Joe Bartolotta, Johnny Vassallo, Marc Bianchini and others have built small dining empires in the city thanks to this growth. And the real winners have been Milwaukeeans who love to dine out.
But, Vassallo recently closed Mo's Cucina and Moceans Downtown, and last year Bartolotta closed the Ristorante Bartolotta on Downer. Holiday House is gone, and so is Barossa. After more than a decade, Gil's closed, too.
For a long time now, some have been asking how long the condo boom can last. Maybe a better question is how long can the dining scene can continue to explode? And is the restaurant scene here already oversaturated?
"Very much so," says Ristorante Bartolotta chef Juan Urbieta. "Not only in fine dining, but at any dining level. It's a very hard thing; everyone has a right to make a living. But in this particular field (the service industry), Milwaukee is not yet large enough to support so many restaurants, the arrival of the chain restaurants popping up everywhere doesn't help, either."

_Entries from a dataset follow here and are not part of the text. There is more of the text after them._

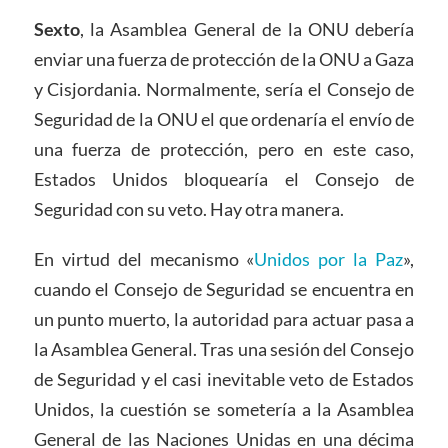
Sexto
, la Asamblea General de la ONU debería
enviar una fuerza de protección de la ONU a Gaza
y Cisjordania. Normalmente, sería el Consejo de
Seguridad de la ONU el que ordenaría el envío de
una fuerza de protección, pero en este caso,
Estados Unidos bloquearía el Consejo de
Seguridad con su veto. Hay otra manera.
En virtud del mecanismo «
Unidos por la Paz
»,
cuando el Consejo de Seguridad se encuentra en
un punto muerto, la autoridad para actuar pasa a
la Asamblea General. Tras una sesión del Consejo
de Seguridad y el casi inevitable veto de Estados
Unidos, la cuestión se sometería a la Asamblea
General de las Naciones Unidas en una décima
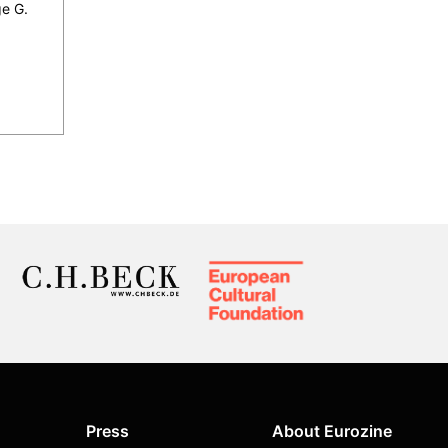
e G.
Press
About Eurozine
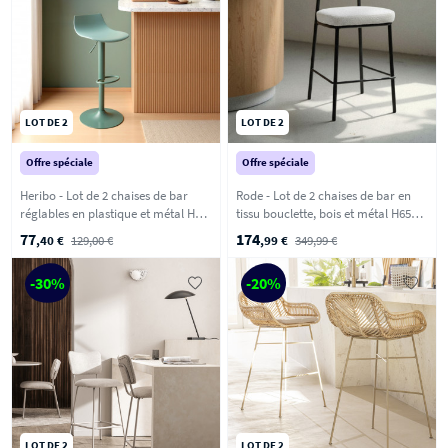
LOT DE 2
LOT DE 2
Offre spéciale
Offre spéciale
Heribo - Lot de 2 chaises de bar
Rode - Lot de 2 chaises de bar en
réglables en plastique et métal H58-
tissu bouclette, bois et métal H65cm
79cm - Vert
- Écru chiné
77
174
,40 €
129,00 €
,99 €
349,99 €
-30%
-20%
LOT DE 2
LOT DE 2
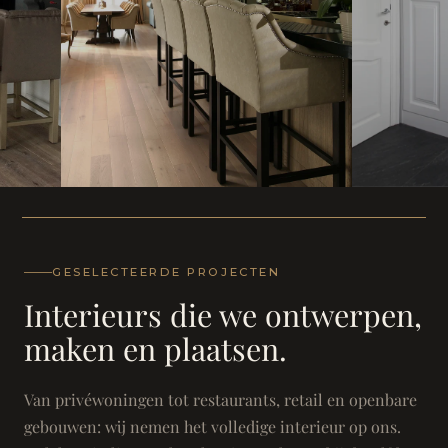
WONING
WONING
Herenh
Landhuis - Grimbergen
GESELECTEERDE PROJECTEN
Interieurs die we ontwerpen,
maken en plaatsen.
Van privéwoningen tot restaurants, retail en openbare
gebouwen: wij nemen het volledige interieur op ons.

While the Milwaukee Health Dept. records 1,372 licensed establishments in 2005-'06, as compared to 1,308 in 2001-'02 -- not a huge difference -- there is clearly the perception that the market is awash in extra place settings.
"The Milwaukee market, in my opinion, hit saturation point a year or two ago," says Mike Eitel, the man behind Trocadero, The Nomad and other local hotspots.
Perhaps the problem isn't so much the number of restaurants as the number of diners willing and able to spend money at them.
"The pie wasn't getting any bigger for several reasons -- access for suburbanites has been difficult due to Park East and Marquette Interchange construction, city population has not been growing at the same pace as restaurant openings, post 9/11, Bush economy suppressed spending, etc. -- and all the while, that pie was getting cut up into smaller and smaller slices making it incredibly difficult for most operators to turn a profit," says Eitel.
Eitel also points to the number of chain restaurants that have opened in the suburbs recently, saying that many of those surbanites without easy access (or the perception of easy access) have taken refuge in regional malls.
"Milwaukee has been lucky to have such a huge variety of independent restaurateurs, and hopefully the rash of closings will come to an end soon," he says. "(But) the huge influx of chains in the suburbs -- at Mayfair and Bayshore in particular -- has added another 2,000 seats to the already swollen glut of restaurant seating."
Ed Lump, president and CEO of the Wisconsin Restaurant Association, has also noticed the suburban growth.
"If you look at the suburbs," he says, "you have an expansion of very nice restaurants in the suburban communities and it might be (drawing away from city restaurants)."